[Collected data entries]
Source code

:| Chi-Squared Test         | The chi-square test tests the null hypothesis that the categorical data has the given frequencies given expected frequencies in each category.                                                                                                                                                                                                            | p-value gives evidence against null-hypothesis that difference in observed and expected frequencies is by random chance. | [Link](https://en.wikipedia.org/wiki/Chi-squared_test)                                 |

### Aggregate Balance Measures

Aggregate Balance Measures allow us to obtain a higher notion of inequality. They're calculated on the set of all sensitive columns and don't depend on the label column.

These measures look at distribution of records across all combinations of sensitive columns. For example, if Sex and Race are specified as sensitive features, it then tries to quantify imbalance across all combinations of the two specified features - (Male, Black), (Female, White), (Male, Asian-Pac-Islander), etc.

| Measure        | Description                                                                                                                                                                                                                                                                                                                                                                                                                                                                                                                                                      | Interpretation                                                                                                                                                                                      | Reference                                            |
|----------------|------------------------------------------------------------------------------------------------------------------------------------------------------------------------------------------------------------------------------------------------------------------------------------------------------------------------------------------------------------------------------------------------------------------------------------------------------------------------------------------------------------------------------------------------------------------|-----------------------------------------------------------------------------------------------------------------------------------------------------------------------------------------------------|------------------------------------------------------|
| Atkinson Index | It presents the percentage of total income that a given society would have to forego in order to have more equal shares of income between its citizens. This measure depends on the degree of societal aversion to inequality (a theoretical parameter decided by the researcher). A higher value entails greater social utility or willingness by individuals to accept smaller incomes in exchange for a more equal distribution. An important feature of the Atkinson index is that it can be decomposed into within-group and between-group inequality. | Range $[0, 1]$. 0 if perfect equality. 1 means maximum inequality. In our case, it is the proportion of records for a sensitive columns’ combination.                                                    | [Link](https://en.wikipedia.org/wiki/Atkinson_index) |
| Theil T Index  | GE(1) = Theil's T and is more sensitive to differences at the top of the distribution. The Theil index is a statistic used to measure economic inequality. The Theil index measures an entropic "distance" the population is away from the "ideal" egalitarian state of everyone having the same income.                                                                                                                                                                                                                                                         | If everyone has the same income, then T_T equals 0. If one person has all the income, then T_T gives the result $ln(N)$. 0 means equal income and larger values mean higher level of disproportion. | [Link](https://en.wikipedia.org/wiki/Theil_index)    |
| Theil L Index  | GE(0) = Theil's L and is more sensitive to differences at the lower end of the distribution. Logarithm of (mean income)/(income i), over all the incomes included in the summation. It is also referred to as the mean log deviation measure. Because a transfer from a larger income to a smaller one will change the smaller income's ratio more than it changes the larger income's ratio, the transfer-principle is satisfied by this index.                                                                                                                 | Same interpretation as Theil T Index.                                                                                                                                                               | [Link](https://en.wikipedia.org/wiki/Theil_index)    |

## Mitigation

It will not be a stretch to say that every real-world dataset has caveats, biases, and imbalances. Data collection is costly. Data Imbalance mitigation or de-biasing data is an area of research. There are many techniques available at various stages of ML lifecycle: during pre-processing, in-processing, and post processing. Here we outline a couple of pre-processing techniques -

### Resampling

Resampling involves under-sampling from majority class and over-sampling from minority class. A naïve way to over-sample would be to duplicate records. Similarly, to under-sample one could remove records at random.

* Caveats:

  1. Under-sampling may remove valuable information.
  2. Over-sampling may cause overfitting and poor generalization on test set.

The task. Put these lines into a JSON list of strings, one string per line, with blank lines omitted.

Written solution.
[
  "Source code",
  ":| Chi-Squared Test         | The chi-square test tests the null hypothesis that the categorical data has the given frequencies given expected frequencies in each category.                                                                                                                                                                                                            | p-value gives evidence against null-hypothesis that difference in observed and expected frequencies is by random chance. | [Link](https://en.wikipedia.org/wiki/Chi-squared_test)                                 |",
  "### Aggregate Balance Measures",
  "Aggregate Balance Measures allow us to obtain a higher notion of inequality. They're calculated on the set of all sensitive columns and don't depend on the label column.",
  "These measures look at distribution of records across all combinations of sensitive columns. For example, if Sex and Race are specified as sensitive features, it then tries to quantify imbalance across all combinations of the two specified features - (Male, Black), (Female, White), (Male, Asian-Pac-Islander), etc.",
  "| Measure        | Description                                                                                                                                                                                                                                                                                                                                                                                                                                                                                                                                                      | Interpretation                                                                                                                                                                                      | Reference                                            |",
  "|----------------|------------------------------------------------------------------------------------------------------------------------------------------------------------------------------------------------------------------------------------------------------------------------------------------------------------------------------------------------------------------------------------------------------------------------------------------------------------------------------------------------------------------------------------------------------------------|-----------------------------------------------------------------------------------------------------------------------------------------------------------------------------------------------------|------------------------------------------------------|",
  "| Atkinson Index | It presents the percentage of total income that a given society would have to forego in order to have more equal shares of income between its citizens. This measure depends on the degree of societal aversion to inequality (a theoretical parameter decided by the researcher). A higher value entails greater social utility or willingness by individuals to accept smaller incomes in exchange for a more equal distribution. An important feature of the Atkinson index is that it can be decomposed into within-group and between-group inequality. | Range $[0, 1]$. 0 if perfect equality. 1 means maximum inequality. In our case, it is the proportion of records for a sensitive columns’ combination.                                                    | [Link](https://en.wikipedia.org/wiki/Atkinson_index) |",
  "| Theil T Index  | GE(1) = Theil's T and is more sensitive to differences at the top of the distribution. The Theil index is a statistic used to measure economic inequality. The Theil index measures an entropic \"distance\" the population is away from the \"ideal\" egalitarian state of everyone having the same income.                                                                                                                                                                                                                                                         | If everyone has the same income, then T_T equals 0. If one person has all the income, then T_T gives the result $ln(N)$. 0 means equal income and larger values mean higher level of disproportion. | [Link](https://en.wikipedia.org/wiki/Theil_index)    |",
  "| Theil L Index  | GE(0) = Theil's L and is more sensitive to differences at the lower end of the distribution. Logarithm of (mean income)/(income i), over all the incomes included in the summation. It is also referred to as the mean log deviation measure. Because a transfer from a larger income to a smaller one will change the smaller income's ratio more than it changes the larger income's ratio, the transfer-principle is satisfied by this index.                                                                                                                 | Same interpretation as Theil T Index.                                                                                                                                                               | [Link](https://en.wikipedia.org/wiki/Theil_index)    |",
  "## Mitigation",
  "It will not be a stretch to say that every real-world dataset has caveats, biases, and imbalances. Data collection is costly. Data Imbalance mitigation or de-biasing data is an area of research. There are many techniques available at various stages of ML lifecycle: during pre-processing, in-processing, and post processing. Here we outline a couple of pre-processing techniques -",
  "### Resampling",
  "Resampling involves under-sampling from majority class and over-sampling from minority class. A naïve way to over-sample would be to duplicate records. Similarly, to under-sample one could remove records at random.",
  "* Caveats:",
  "  1. Under-sampling may remove valuable information.",
  "  2. Over-sampling may cause overfitting and poor generalization on test set."
]